Task objective
The response must contain each line of the material that holds "python中".

Data excerpts
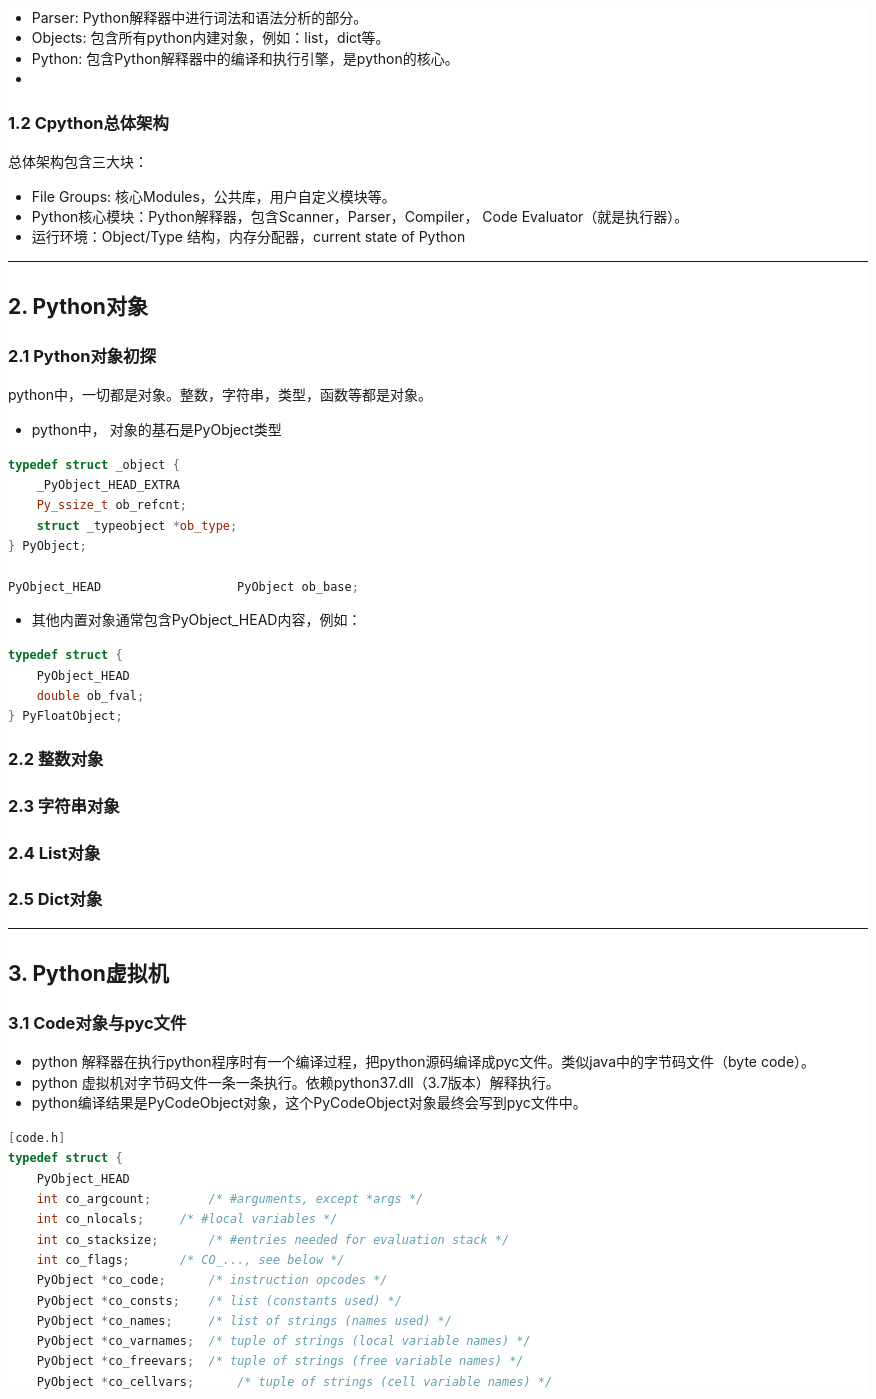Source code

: * Parser: Python解释器中进行词法和语法分析的部分。
* Objects: 包含所有python内建对象，例如：list，dict等。
* Python: 包含Python解释器中的编译和执行引擎，是python的核心。
* 
### 1.2 Cpython总体架构
总体架构包含三大块：
* File Groups: 核心Modules，公共库，用户自定义模块等。
* Python核心模块：Python解释器，包含Scanner，Parser，Compiler， Code Evaluator（就是执行器）。
* 运行环境：Object/Type 结构，内存分配器，current state of Python

***

## 2. Python对象
### 2.1 Python对象初探
python中，一切都是对象。整数，字符串，类型，函数等都是对象。
* python中， 对象的基石是PyObject类型

```c++
typedef struct _object {
    _PyObject_HEAD_EXTRA
    Py_ssize_t ob_refcnt;
    struct _typeobject *ob_type;
} PyObject;

PyObject_HEAD                   PyObject ob_base;
```
* 其他内置对象通常包含PyObject_HEAD内容，例如：
```c++
typedef struct {
    PyObject_HEAD
    double ob_fval;
} PyFloatObject;
```

### 2.2 整数对象
### 2.3 字符串对象
### 2.4 List对象
### 2.5 Dict对象

***
## 3. Python虚拟机
### 3.1 Code对象与pyc文件
* python 解释器在执行python程序时有一个编译过程，把python源码编译成pyc文件。类似java中的字节码文件（byte code）。
* python 虚拟机对字节码文件一条一条执行。依赖python37.dll（3.7版本）解释执行。
* python编译结果是PyCodeObject对象，这个PyCodeObject对象最终会写到pyc文件中。
```c++
[code.h]
typedef struct {
    PyObject_HEAD
    int co_argcount;        /* #arguments, except *args */
    int co_nlocals;     /* #local variables */
    int co_stacksize;       /* #entries needed for evaluation stack */
    int co_flags;       /* CO_..., see below */
    PyObject *co_code;      /* instruction opcodes */
    PyObject *co_consts;    /* list (constants used) */
    PyObject *co_names;     /* list of strings (names used) */
    PyObject *co_varnames;  /* tuple of strings (local variable names) */
    PyObject *co_freevars;  /* tuple of strings (free variable names) */
    PyObject *co_cellvars;      /* tuple of strings (cell variable names) */
```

Result of the task
python中，一切都是对象。整数，字符串，类型，函数等都是对象。
* python中， 对象的基石是PyObject类型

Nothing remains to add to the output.